John Boehner Survives As Speaker Despite Record Defections

AP

Rep. John Boehner survived reelection to a third term as Speaker of the House as the 114th Congress convened on Tuesday, but not without the embarrassment of a record number of defections.

Twenty-five Republicans voted “present” or for a candidate other than the Ohioan, who was selected as the GOP conference’s choice for Speaker by a voice vote in November. His margin of error was 29 members of the full House, although two-dozen members were absent on Tuesday which altered the calculus.

The defectors were Reps. Justin Amash (MI), Brian Babin (TX), Rod Blum (IA), Dave Brat (VA), Jim Bridenstine (OK), Curt Clawson (FL), Scott DesJarlais (TN), Jeff Duncan (SC), Louie Gohmert (TX), Paul Gosar (AZ), Chris Gibson (NY), Scott Garrett (NJ), Tim Huelskamp (KS), Walter Jones (NC), Steve King (IA), Thomas Massie (KY), Mark Meadows (NC), Rich Nugent (FL), Gary Palmer (AL), Bill Posey (FL), Scott Rigell (VA), Marlin Stutzman (IN), Randy Weber (TX), Daniel Webster (FL) and Ted Yoho (FL).

The tea party rebels, many of them a constant thorn in Boehner’s side, criticized him for refusing to fight President Barack Obama on immigration and for his handling of the $1.1 trillion spending bill passed last month, among other things. But even if they succeeded in denying Boehner victory on the first ballot, they lacked an endgame as they failed to recruit an alternative who had significant support within the conference.

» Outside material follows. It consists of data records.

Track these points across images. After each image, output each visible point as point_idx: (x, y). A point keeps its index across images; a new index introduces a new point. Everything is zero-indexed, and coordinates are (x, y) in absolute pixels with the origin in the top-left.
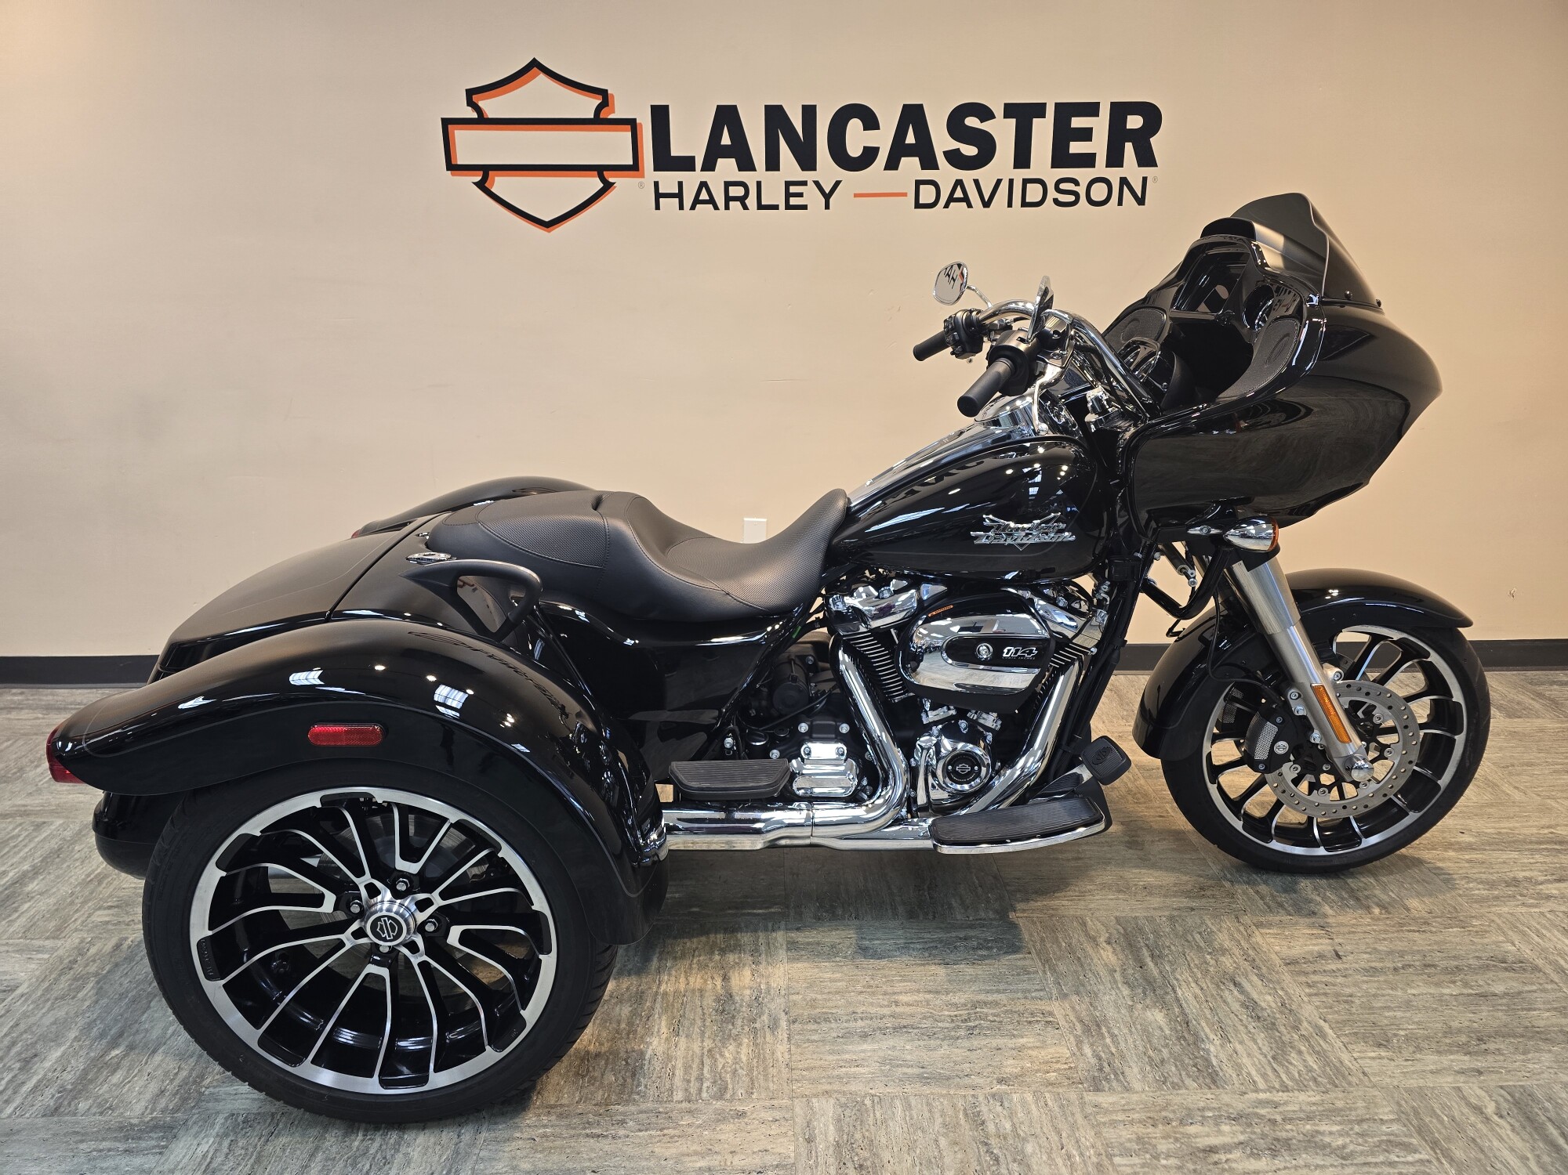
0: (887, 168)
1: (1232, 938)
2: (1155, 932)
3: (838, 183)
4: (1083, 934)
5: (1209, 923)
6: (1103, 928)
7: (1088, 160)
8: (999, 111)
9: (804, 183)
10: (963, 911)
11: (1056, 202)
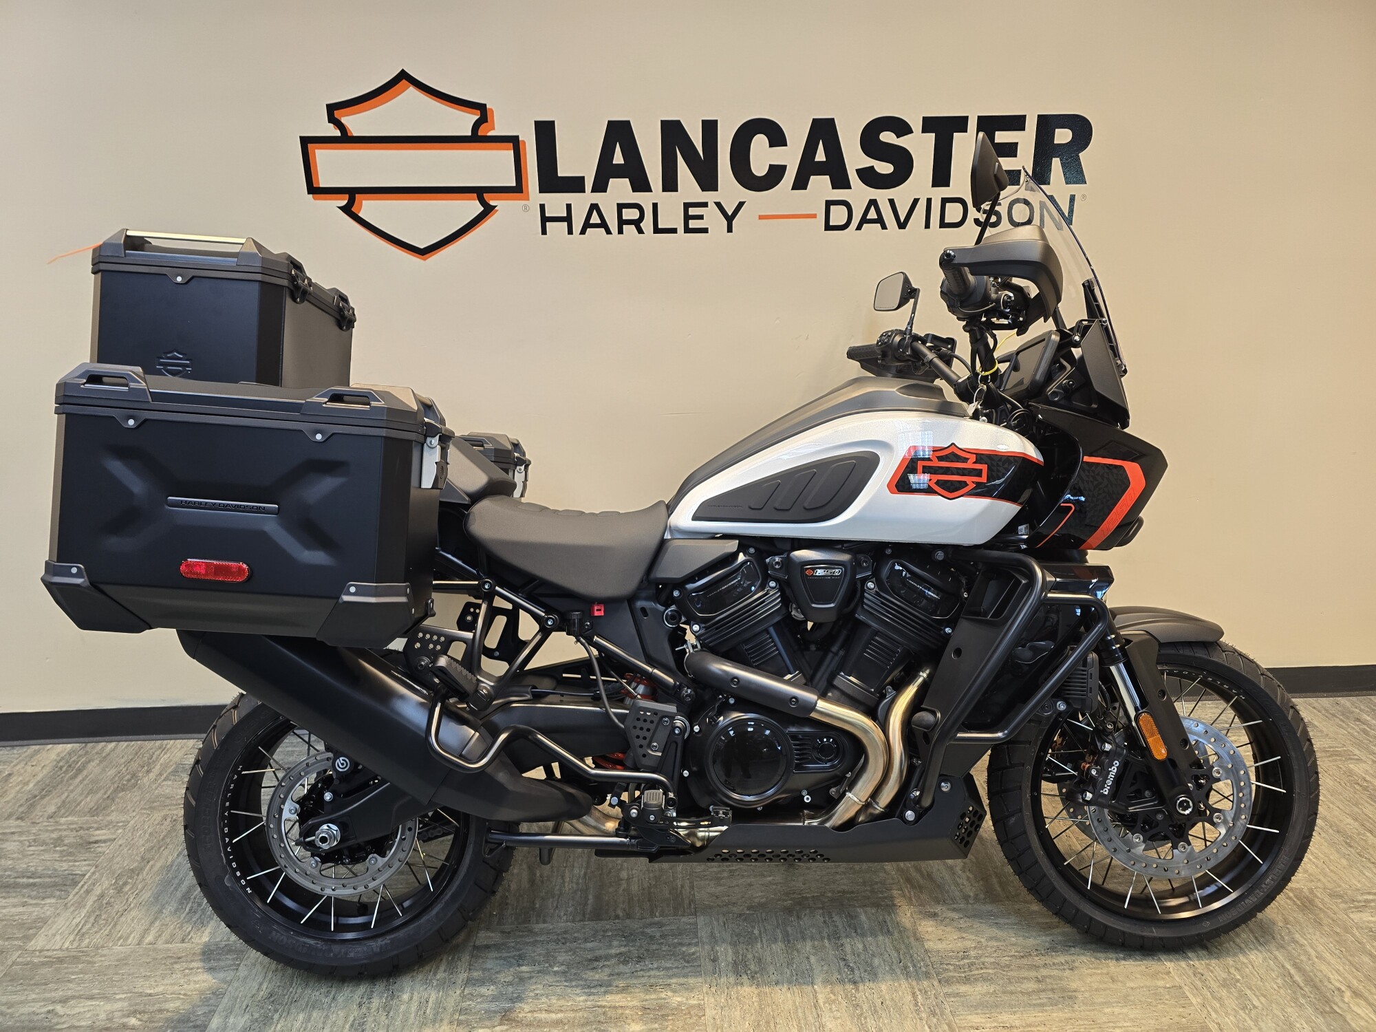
0: (795, 187)
7: (1012, 178)
8: (917, 125)
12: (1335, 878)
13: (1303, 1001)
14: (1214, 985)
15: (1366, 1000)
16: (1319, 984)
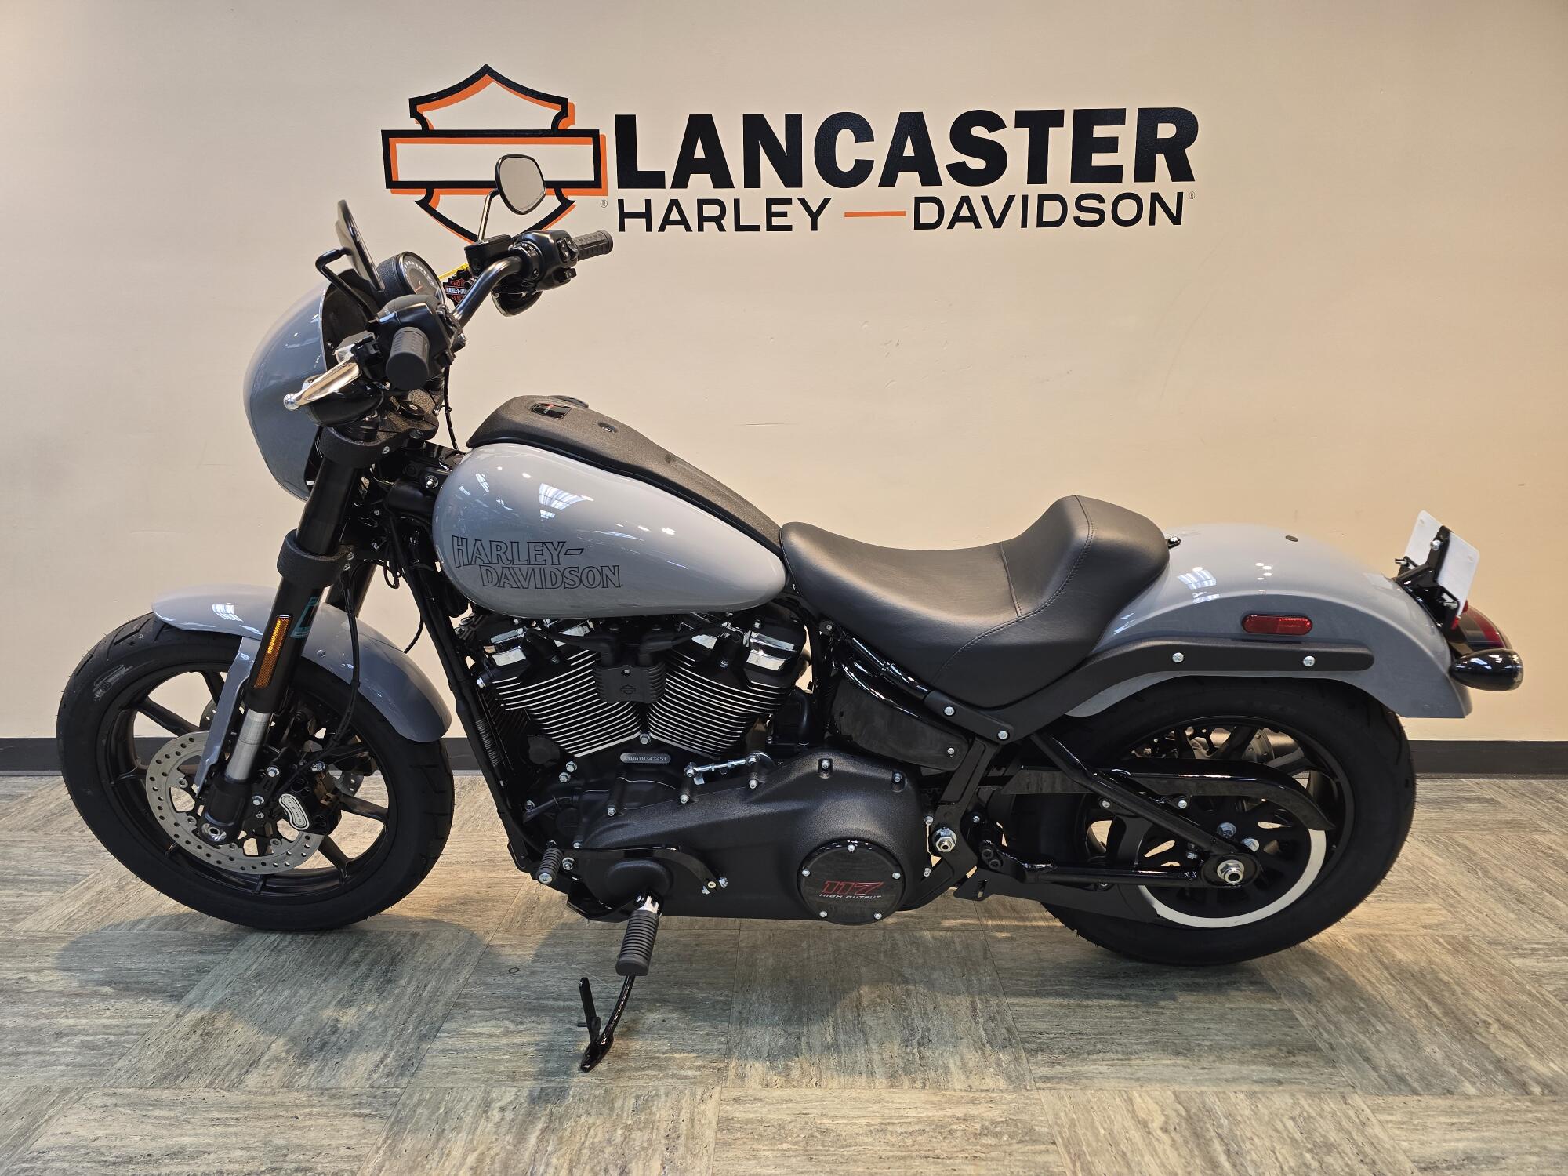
0: (881, 185)
1: (1340, 1128)
2: (1229, 1115)
3: (826, 201)
4: (1128, 1116)
5: (1303, 1102)
6: (1157, 1107)
7: (1113, 174)
8: (1009, 119)
9: (788, 201)
10: (963, 1077)
11: (1078, 221)
12: (1499, 929)
13: (1439, 1030)
14: (1331, 1011)
15: (1517, 1032)
16: (1460, 1016)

Gohmert and Yoho, two firebrands, stepped forward as candidates for Speaker. In the final hours before the vote, conservatives tapped Webster to run for the House’s top job. All three were nominated on the floor.

The votes of the rebels were scattered and revealed no consensus for a candidate other than Boehner. Some of the defectors voted for Republicans who weren’t even nominated, such as Rep. Jim Jordan (OH) and even Sen. Rand Paul (R-KY).

In the end, Boehner won 216 votes.

The vote for Speaker has traditionally been a formality that breaks down along party lines with few, if any, defections. In 2013, a chaotic and disorganized tea party revolt led to 12 defections against Boehner for Speaker, the highest in decades, and just a handful of votes away from forcing a second ballot.

This time, with the Republicans controlling their largest House majority in generations, the number defections was larger, but so was Boehner’s cushion with his members.

Democratic members, with some exceptions, voted for Rep. Nancy Pelosi (D-CA) to be Speaker. She will keep her position as the minority leader in the new Congress.